A lot of ADHD is genetic, and while the manifestation of the disorder may be inconsistent, it has been estimated that 40-60% of children with ADD have at least one parent with the same disorder. ADHD in the family is one of the hardest things to deal with; the combination of a child and parent with ADHD can become a disaster. While the ADHD parent can empathize and understand the difficulties of the child, the combination can be extremely overwhelming.
Three aspects of parenting are particularly important:
• Parental Monitoring: Parents with ADHD have a difficult time monitoring (tracking where a child is, what they are doing, and whom they are with) their children. Difficulties in this area increase focus and/or behavior problems in ADHD children.
• Inconsistent Discipline: This refers to variability in parents’ responses to child noncompliance. ADHD parents’ difficulties here foster further problems with self-control in their ADHD children.
• Problem Solving: Parents with ADHD provide solutions with lower levels of planning and effectiveness, exacerbating their ADHD child’s difficulty of organizing and planning.
There are some additional problems inherent in the ADHD parent-ADD child combination. Overloading responsibilities to the non-ADHD parent is one. An often bigger problem is a possible denial of the ADHD child’s problem by the ADHD parent. They may not acknowledge their child’s problem, since it is so similar to their own challenges. This denial often boomerangs and leads to denial of help for both persons.

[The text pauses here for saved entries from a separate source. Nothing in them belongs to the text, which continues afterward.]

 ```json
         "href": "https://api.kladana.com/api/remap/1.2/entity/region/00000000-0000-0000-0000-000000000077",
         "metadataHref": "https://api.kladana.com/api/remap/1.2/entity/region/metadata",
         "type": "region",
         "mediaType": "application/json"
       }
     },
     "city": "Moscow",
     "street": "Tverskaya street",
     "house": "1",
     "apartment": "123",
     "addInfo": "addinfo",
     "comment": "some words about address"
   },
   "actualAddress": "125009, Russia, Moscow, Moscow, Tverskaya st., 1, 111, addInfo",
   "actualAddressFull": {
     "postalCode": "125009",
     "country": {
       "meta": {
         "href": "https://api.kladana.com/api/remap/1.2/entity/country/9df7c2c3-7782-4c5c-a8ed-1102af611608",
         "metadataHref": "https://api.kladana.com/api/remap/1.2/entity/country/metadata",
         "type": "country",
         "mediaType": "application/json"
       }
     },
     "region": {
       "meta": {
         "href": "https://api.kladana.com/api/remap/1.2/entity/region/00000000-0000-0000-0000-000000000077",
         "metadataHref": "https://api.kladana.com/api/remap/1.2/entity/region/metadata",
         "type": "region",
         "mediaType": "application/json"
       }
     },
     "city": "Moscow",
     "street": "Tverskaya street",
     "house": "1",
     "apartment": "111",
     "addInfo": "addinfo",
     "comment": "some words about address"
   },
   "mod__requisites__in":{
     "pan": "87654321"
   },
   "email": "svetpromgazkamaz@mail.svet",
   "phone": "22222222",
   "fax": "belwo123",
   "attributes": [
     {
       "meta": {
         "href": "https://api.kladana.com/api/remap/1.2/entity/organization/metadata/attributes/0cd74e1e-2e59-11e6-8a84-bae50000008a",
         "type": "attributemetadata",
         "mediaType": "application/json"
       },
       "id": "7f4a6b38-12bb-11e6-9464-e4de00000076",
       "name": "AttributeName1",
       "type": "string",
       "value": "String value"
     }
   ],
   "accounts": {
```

Effectively treating children with ADHD may frequently necessitate treatment of an ADD parent as well. It is very helpful to the parent, their children, their non-ADHD spouse, and of course, essential for their ADHD child. While simultaneous treatment is best, it is also beneficial to treat one first (usually the child), and then the other later.
One method of treatment is Neurofeedback, a non-drug, painless, side effect-free procedure in which the person learns to re-train the attention mechanisms of the brain, alleviating the condition. Once the treatment is complete, no further training is necessary.